O modelo “Sol” se destaca como o mais avançado, introduzindo o modo “ultra”. Diferente do processamento linear comum, esse recurso divide problemas complexos entre vários subagentes que operam simultaneamente. Já o “Terra” foca em demandas do cotidiano, enquanto o “Luna” foi projetado para lidar com grandes volumes de dados de forma ágil e econômica. Segundo a OpenAI, o Sol demonstrou melhorias técnicas em testes de programação, embora tais métricas ainda aguardem verificação independente.
O grande diferencial comercial desta nova geração é a redução nos custos, cobrados conforme o uso de “tokens”, as unidades básicas de processamento de texto. Enquanto o Sol mantém os preços anteriores, o modelo Terra promete cortar gastos pela metade em comparação com versões anteriores, e o Luna surge como a alternativa mais acessível. Sam Altman, CEO da OpenAI, destacou que o objetivo é atender à demanda do mercado corporativo por maior eficiência financeira no uso de inteligência artificial.

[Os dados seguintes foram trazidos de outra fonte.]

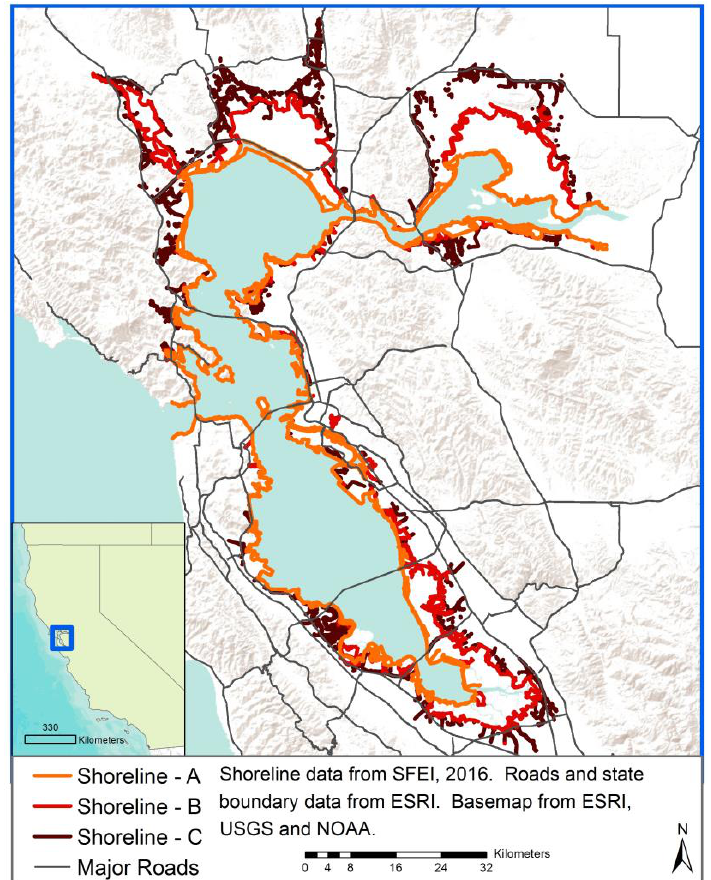
Figure 3. Map showing the full San Francisco Bay study area and the location of the three different shorelines—A, B, and C—we designated for comparative analysis purposes.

O lançamento ocorreu após um período de análise por parte do governo dos Estados Unidos, focado em questões de segurança cibernética e biologia. Antes de chegar ao público, a tecnologia passou semanas sob avaliação restrita em parceria com autoridades americanas, incluindo o secretário de Comércio, Howard Lutnick. A medida ocorre em um cenário de intensa concorrência no setor de tecnologia, que viu recentemente lançamentos de peso de empresas como Meta e xAI.